### About this exercise
Please recast the lines of the listing from the line with "community center, malls, Real" up to and including the last line of the listing as a Markdown table with the columns Row and Line, numbering each row and skipping blank lines. Leave the pictures out.
** Data provided follows **
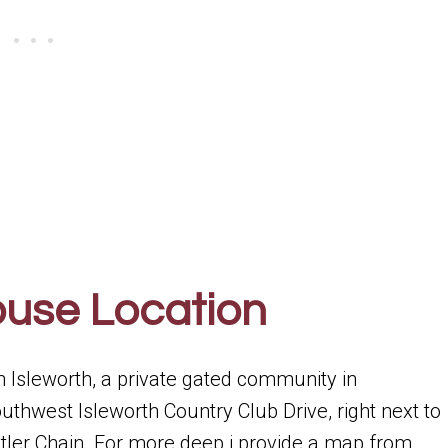
ouse Location
in Isleworth, a private gated community in
uthwest Isleworth Country Club Drive, right next to
Butler Chain. For more deep i provide a map from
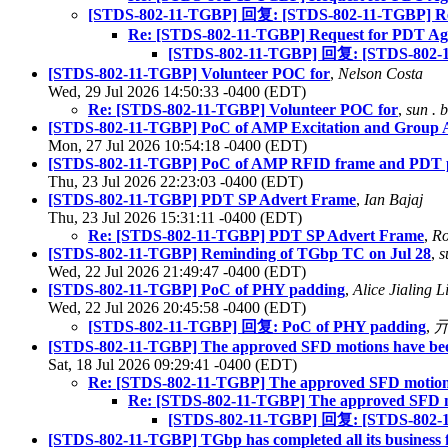
[STDS-802-11-TGBP] 回复: [STDS-802-11-TGBP] Re
Re: [STDS-802-11-TGBP] Request for PDT A
[STDS-802-11-TGBP] 回复: [STDS-802-1
[STDS-802-11-TGBP] Volunteer POC for
,
Nelson Costa
Wed, 29 Jul 2026 14:50:33 -0400 (EDT)
Re: [STDS-802-11-TGBP] Volunteer POC for
,
sun . 
[STDS-802-11-TGBP] PoC of AMP Excitation and Group 
Mon, 27 Jul 2026 10:54:18 -0400 (EDT)
[STDS-802-11-TGBP] PoC of AMP RFID frame and PDT pl
Thu, 23 Jul 2026 22:23:03 -0400 (EDT)
[STDS-802-11-TGBP] PDT SP Advert Frame
,
Ian Bajaj
Thu, 23 Jul 2026 15:31:11 -0400 (EDT)
Re: [STDS-802-11-TGBP] PDT SP Advert Frame
,
Ro
[STDS-802-11-TGBP] Reminding of TGbp TC on Jul 28
,
s
Wed, 22 Jul 2026 21:49:47 -0400 (EDT)
[STDS-802-11-TGBP] PoC of PHY padding
,
Alice Jialing 
Wed, 22 Jul 2026 20:45:58 -0400 (EDT)
[STDS-802-11-TGBP] 回复: PoC of PHY padding
,
[STDS-802-11-TGBP] The approved SFD motions have bee
Sat, 18 Jul 2026 09:29:41 -0400 (EDT)
Re: [STDS-802-11-TGBP] The approved SFD motions
Re: [STDS-802-11-TGBP] The approved SFD mo
[STDS-802-11-TGBP] 回复: [STDS-802-11-
[STDS-802-11-TGBP] TGbp has completed all its business 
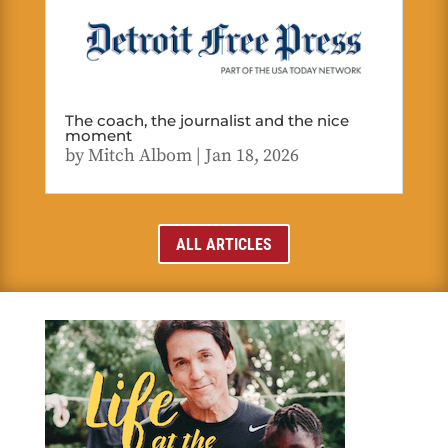
The coach, the journalist and the nice
moment
by
Mitch Albom
|
Jan 18, 2026
ALL ARTICLES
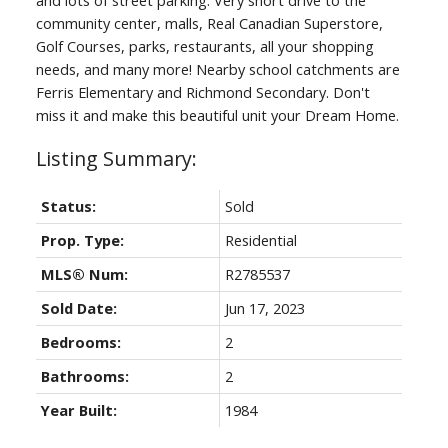
community center, malls, Real Canadian Superstore,
Golf Courses, parks, restaurants, all your shopping
needs, and many more! Nearby school catchments are
Ferris Elementary and Richmond Secondary. Don't
miss it and make this beautiful unit your Dream Home.
Status:
Sold
Prop. Type:
Residential
MLS® Num:
R2785537
Sold Date:
Jun 17, 2023
Bedrooms:
2
Bathrooms:
2
Year Built:
1984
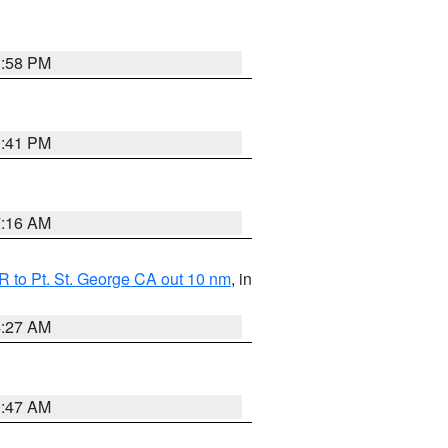
1:58 PM
0:41 PM
7:16 AM
 to Pt. St. George CA out 10 nm
, in
4:27 AM
0:47 AM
** End of Data provided **
### The answer
| Row | Line |
|---|---|
| 1 | community center, malls, Real Canadian Superstore, |
| 2 | Golf Courses, parks, restaurants, all your shopping |
| 3 | needs, and many more! Nearby school catchments are |
| 4 | Ferris Elementary and Richmond Secondary. Don't |
| 5 | miss it and make this beautiful unit your Dream Home. |
| 6 | Status: |
| 7 | Sold |
| 8 | Prop. Type: |
| 9 | Residential |
| 10 | MLS® Num: |
| 11 | R2785537 |
| 12 | Sold Date: |
| 13 | Jun 17, 2023 |
| 14 | Bedrooms: |
| 15 | 2 |
| 16 | Bathrooms: |
| 17 | 2 |
| 18 | Year Built: |
| 19 | 1984 |
| 20 | 1:58 PM |
| 21 | 0:41 PM |
| 22 | 7:16 AM |
| 23 |  to Pt. St. George CA out 10 nm |
| 24 | , in |
| 25 | 4:27 AM |
| 26 | 0:47 AM |